Like her ooze paintings that were Happenings in the 1970’s – enacted at The Clocktower, where wanton ooze descended a spiral staircase, and at PS1, where orange and red urethane foam swept ladders in their wake and tumbled out of the windows – Marjorie Strider’s canvas works signal emotional release and fusion with their surroundings.

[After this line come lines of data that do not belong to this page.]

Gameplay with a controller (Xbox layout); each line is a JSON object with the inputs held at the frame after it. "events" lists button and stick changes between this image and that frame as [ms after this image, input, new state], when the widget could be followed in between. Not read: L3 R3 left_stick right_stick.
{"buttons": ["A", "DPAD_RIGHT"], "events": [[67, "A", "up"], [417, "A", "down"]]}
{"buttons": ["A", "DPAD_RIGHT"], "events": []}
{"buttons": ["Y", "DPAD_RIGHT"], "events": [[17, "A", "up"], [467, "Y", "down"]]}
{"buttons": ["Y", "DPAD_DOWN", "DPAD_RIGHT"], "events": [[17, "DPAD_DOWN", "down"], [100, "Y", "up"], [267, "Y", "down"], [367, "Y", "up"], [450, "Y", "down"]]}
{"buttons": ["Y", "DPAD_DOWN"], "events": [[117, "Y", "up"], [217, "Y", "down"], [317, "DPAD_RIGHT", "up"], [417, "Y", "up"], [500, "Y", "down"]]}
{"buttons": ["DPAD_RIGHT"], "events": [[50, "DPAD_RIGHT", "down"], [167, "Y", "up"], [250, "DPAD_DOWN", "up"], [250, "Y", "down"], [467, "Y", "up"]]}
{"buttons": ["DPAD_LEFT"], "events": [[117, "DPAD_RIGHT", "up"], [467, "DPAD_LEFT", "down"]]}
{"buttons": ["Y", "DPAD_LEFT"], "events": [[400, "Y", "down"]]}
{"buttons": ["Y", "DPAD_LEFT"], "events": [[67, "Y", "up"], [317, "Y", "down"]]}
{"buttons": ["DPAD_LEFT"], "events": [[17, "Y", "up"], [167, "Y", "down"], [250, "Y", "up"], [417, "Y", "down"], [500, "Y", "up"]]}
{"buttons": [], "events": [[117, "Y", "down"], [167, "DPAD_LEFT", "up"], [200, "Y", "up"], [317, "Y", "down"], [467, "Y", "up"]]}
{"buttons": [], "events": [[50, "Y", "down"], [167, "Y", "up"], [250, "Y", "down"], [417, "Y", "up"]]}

In paintings that followed during the 1990’s, Strider delivered, through modeling paste, ceramic and acrylic, the excavated channels into which we shuttle our thoughts and feelings that involuntarily gush out and uncontained, are sent off the canvas edge by her “extensions.” Surface texture consists of hyper-brilliant helixes of concave paint that furrow through a built up terrain of dots, radiant hatch marks, and color amplitudes upon which objects–Egyptian and Buddhist cultural icons as well as roses, skulls, and Madonna are deposited, a detritus of time. 

Each of these investigations derails current attitudes about formalist approaches to painting, and reminds us more of exploded fruit – their serene and muted chaos photographed by Raymond Meier – or of Hedy Lamar’s nude scene in Ecstasy where she floats lavishly in outward spiraling pools of water, waves swirling in their own dark abysses and vortices, or simply of the big bang.  The works are modalities that accumulate and dissipate emotional content throughout their space.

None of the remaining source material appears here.